Abstract

This article considers the banknotes printed in the Irish Free State as discrete case studies in order to examine the aesthetic debates of the 1920s, between the rural and the urban; insularism and internationalism; between the decision to foster native artists or present an outward-looking nation by commissioning the most renowned artists outside of Ireland; between choosing the visual representation of partition or its symbolic erasure.

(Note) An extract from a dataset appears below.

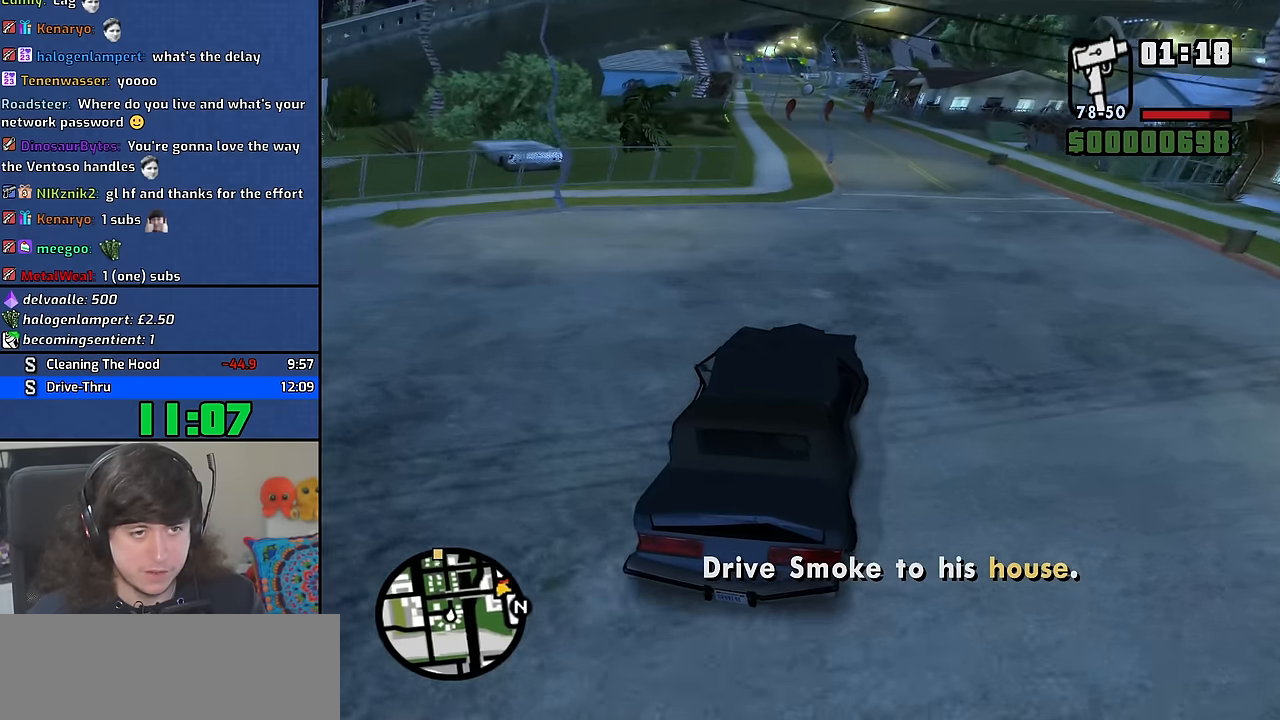
{"keys": ["6", "d", "w"], "mouse": [], "events": [[500, "d", "down"]]}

The focus of the article is the first series of legal tender notes known as the ‘Lady Lavery Series’, issued from 10 September 1928, and the consolidated banknotes, referred to as the ‘Ploughman Series’, first issued between May and June 1929. The collaboration of artists, including John Lavery, Dermod O’Brien and E. L. Lawrenson, and government institutions, namely the Currency Commission and the Department of Finance, are considered, with specific attention to the design and reception of the two series of banknotes. The intermediary role of the banknotes advisory committee – consisting of art experts Thomas Bodkin, Dermod O’Brien and Lucius O’Callaghan – illuminate both the practical and aesthetic considerations weighed up by the artists and state institutions. The under-examined design processes behind the Free State banknotes are placed within the wider context of state-run commissions and competitions – coinage, postage stamps, official seals – that helped shape a distinctive visual identity for Ireland in the 1920s.